Settlement Discipline Regime: The final step in the CSDR journey (Securities Finance Times)
As settlement penalties will directly impact the front-office, the decision to invest in settlement infrastructure must be supported by the business. Otherwise SDR will quickly eat into profits, argues Tonic director Craig Pearson.
In 2014, the European Union published the Central Securities Depositories Regulation (CSDR) with the objective of increasing the safety and efficiency of securities settlement infrastructure.
As an initiative, CSDR has already delivered key securities settlement infrastructure improvements to the European market and, in their recent interim report on the review of CSDR, the European Commission concludes that “in broad terms CSDR is achieving its original objectives”.
The final CSDR ruleset is the Settlement Discipline Regime, currently scheduled for implementation in February 2022, which introduces key measures designed to harmonise the treatment of securities settlement fails.
Settlement discipline regime (SDR)
Settlement infrastructure has historically been a neglected area across the industry.
Often considered an operations problem, with limited or no front-office impact, settlement functions have routinely suffered from under investment.
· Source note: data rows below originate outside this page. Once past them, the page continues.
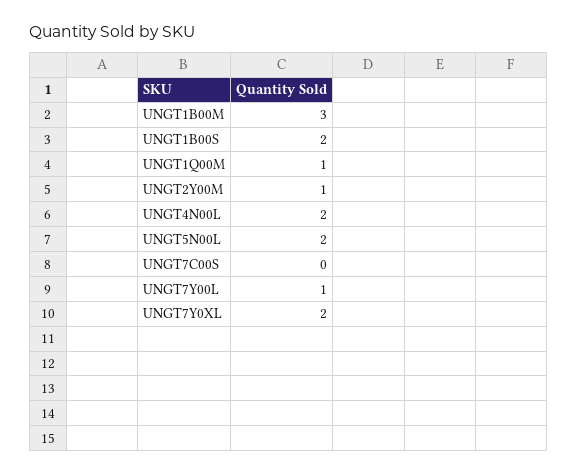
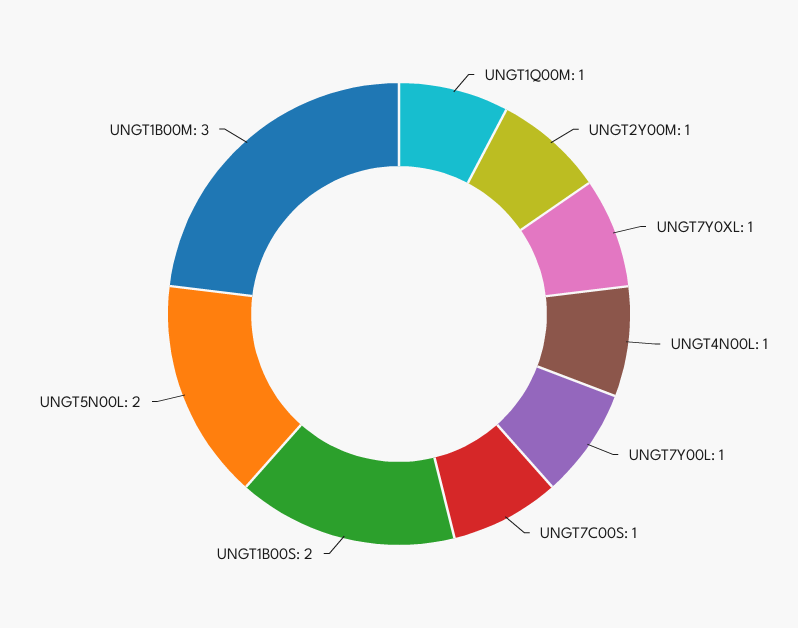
  {
    "UNGT1B00M": 3,
    "UNGT1B00S": 2,
    "UNGT1Q00M": 1,
    "UNGT2Y00M": 1,
-   "UNGT4N00L": 2,
+   "UNGT4N00L": 1,
    "UNGT5N00L": 2,
-   "UNGT7C00S": 0,
+   "UNGT7C00S": 1,
    "UNGT7Y00L": 1,
-   "UNGT7Y0XL": 2
+   "UNGT7Y0XL": 1
  }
As a result, manual processes across legacy, siloed infrastructure have resulted in high risk, error-prone settlement for many firms.
Practices such as assumed settlement and reactive fails tracking are common, resulting in failing settlement instructions being treated as the norm. Regulators have sought to address this settlement failure risk via the settlement discipline rules, which are designed to improve efficiencies in the securities settlement process chain.
The SDR provisions will focus on the prevention and punishment of settlement fails. Although a European regulation, SDR will impact all trading entities, regardless of domicile, that settle transactions in MiFID II or MiFIR (the second Markets in Financial Instruments Directive and its accompanying regulation) financial instruments at an EU CSD, either directly (as a member) or indirectly (via an agent).